Tomorrow: Your responses to Friday’s column. But today . . .


Here’s an interesting piece from the Charlotte World. Yes, it concedes, greed contributed to the Enron mess. But the corrupting influence of gays and lesbians was a major contributing factor as well. ‘Not incidentally,’ reports the World, ‘all of the ‘Big Five’ accounting firms, including Arthur Andersen, now offer same-sex benefits.’


It is, I feel sure, the original caveman rallying cry. (I base this information on nothing but primal instinct.) You want more food? UGMA! UGMA! Your team is winning the Flintstone Olympics? UGMA! UGMA! A pretty cavewoman passes by? UGMA! UGMA! (Cavewomen would have had an entirely different cry, heavier on the treble, which I can hear in my head but not spell.)
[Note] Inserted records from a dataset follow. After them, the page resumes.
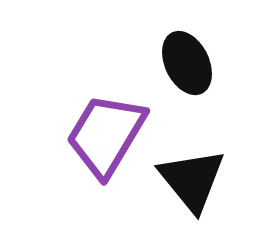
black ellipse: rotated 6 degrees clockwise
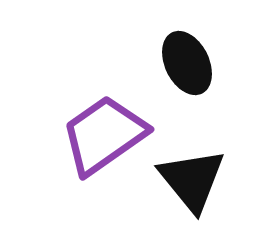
purple trapezoid: moved 2 px left; rotated 24 degrees clockwise
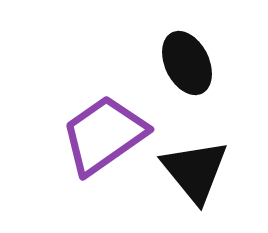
black triangle: moved 3 px right, 9 px up
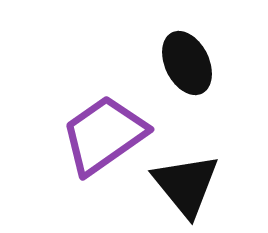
black triangle: moved 9 px left, 14 px down
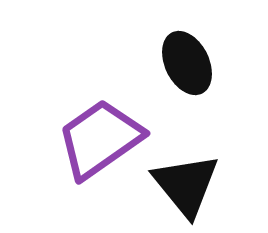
purple trapezoid: moved 4 px left, 4 px down
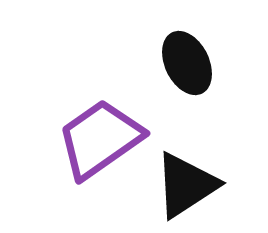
black triangle: rotated 36 degrees clockwise
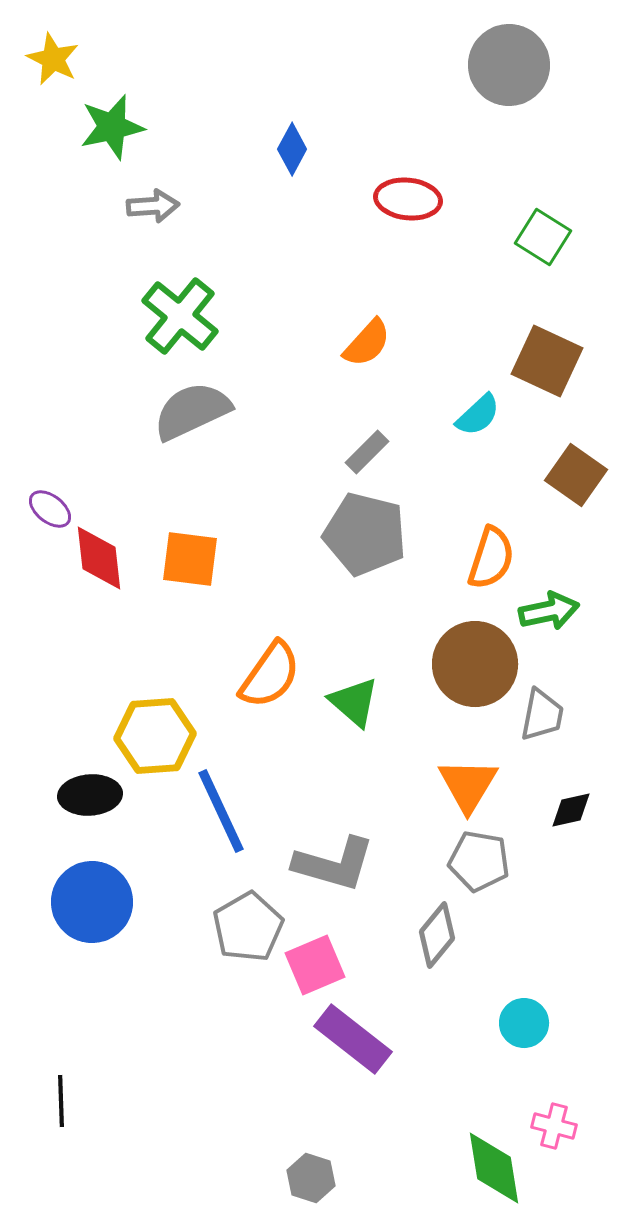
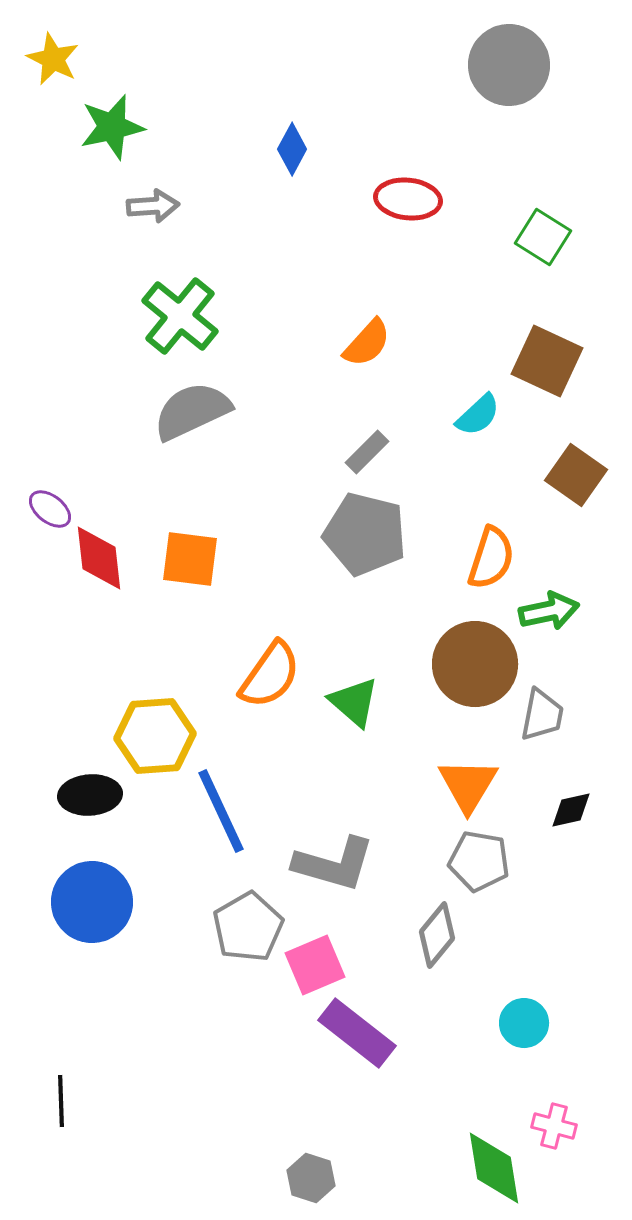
purple rectangle at (353, 1039): moved 4 px right, 6 px up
Al Stitz: ‘I started saving for my two kids’ college expenses back in the the late 80’s and early 90’s using UGMA [Uniform Gift to Minors] accounts. I typically have to pay income taxes in the kid’s names every year. Can I convert the UGMA accounts into Section 529 tuition accounts to save on taxes?
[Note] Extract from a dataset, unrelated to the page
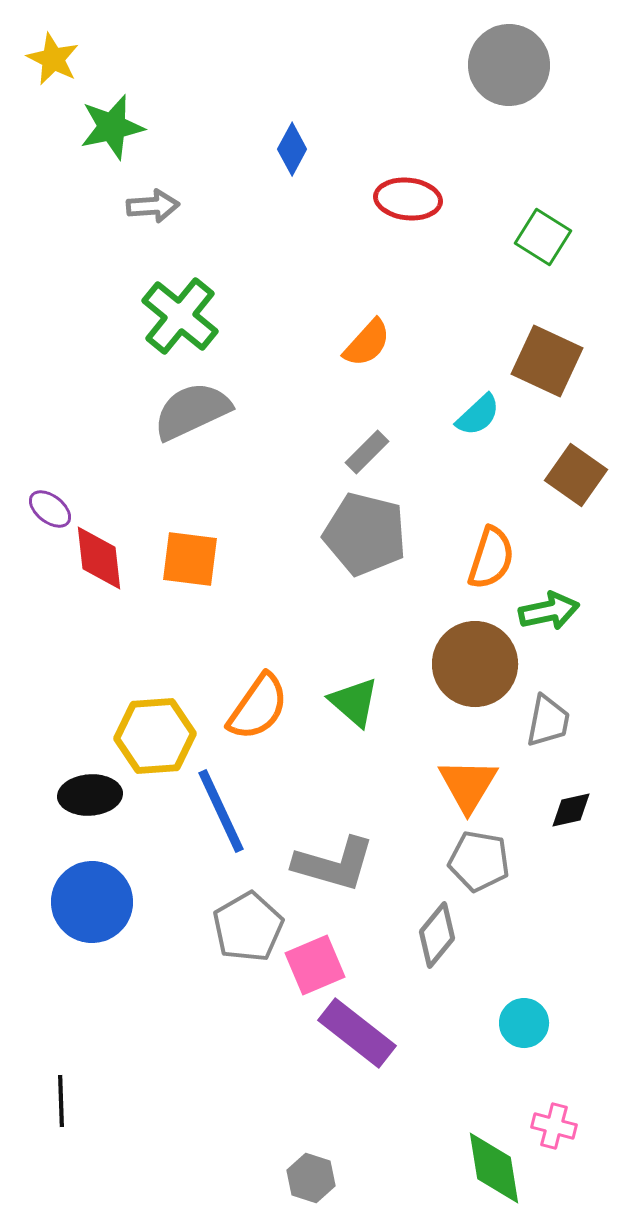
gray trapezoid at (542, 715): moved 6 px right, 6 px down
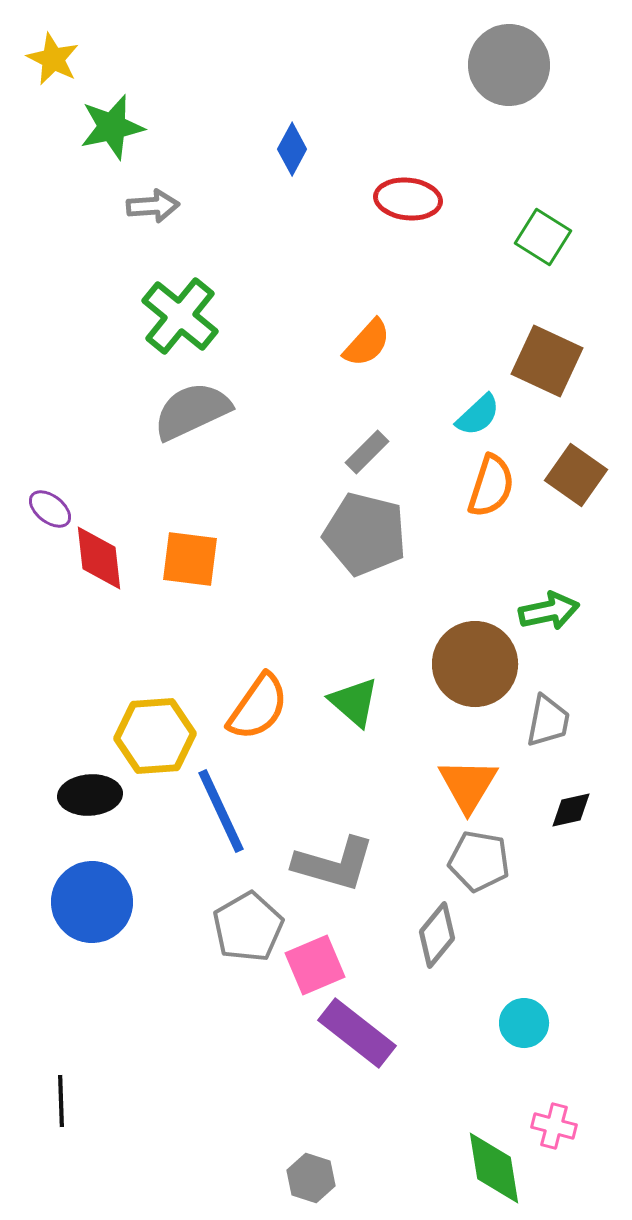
orange semicircle at (491, 558): moved 72 px up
☞ Who the heck knows? Less Antman, that’s who! I transmit one of these questions from a beacon on top of my computer . . . he receives it on his zirconium CPAger ring . . . sidles off unnoticed into a phone booth . . . changes into a cape and boots . . . and – off he goes!

Let me preface his answer by explaining Al’s motivation. Money inside a Section 529 Qualified Tuition Plan grows tax-free . . . and can be withdrawn tax-free to pay for tuition. That’s a pretty great deal. The exact terms of the Section 529 plan vary from state to state (I like the Utah plan, among others), so a lot of people use to find a plan they like.

But then the question becomes, how to fund it? Can you take the money you’ve already salted away in an UGMA bank or brokerage account – with you as the custodian because at 3, Janie couldn’t be expected to do the paperwork and make the investment decisions – and somehow switch it into one of these wonderfully tax-advantaged Section 529 plans?

‘You cannot ‘convert’ UGMA accounts to 529 accounts,’ Less reports, with a flourish of his cape, ‘but you can sell investments in a UGMA account and transfer the proceeds into a 529 plan . . . which should either be designated as a UGMA 529 or have the child as owner, to be technically in compliance with the law. You will incur taxes on the sale of the UGMA assets, if there are any built-in gains. But if the child is at least 14 or the child’s total income, including the gain, is less than $1,500, the federal tax rate on investments held over one year is 10% and on investments held over five years is 8%, and that isn’t a bad one-time tax to incur to make the future income tax-free (especially since the gains will eventually have to be realized to spend it on college, anyway).

‘A reasonable approach might be to stop reinvesting mutual fund distributions and instead take the cash and add it to a 529 plan. Then, sell as much as you can without pushing your child into the 20% long-term gains tax bracket (no problem if the child is 14, but limited to $1,500 total income if the child is younger), and add that to the plan as well. When the child is 14, sell the rest and add it to the fund. This assumes, of course, that you are willing to spend all the money in the 529 plan on college costs for the child. If you want the money available for other purposes, you must keep it out of the plan.’

Actually, you could do much the same thing transferring up to $2,000 a year into a Coverdell Education Savings Account (the old ‘Education IRA’). They, too, grow your money tax-free and allow completely tax-free withdrawal for tuition, and may involve less in the way of fees. And, Less says, ‘I’m pretty sure the income limitations on Coverdell Education Savings Accounts won’t apply, since the contributor is the child, not the parent. UGMA money – also known as UTMA money – is the property of the child.’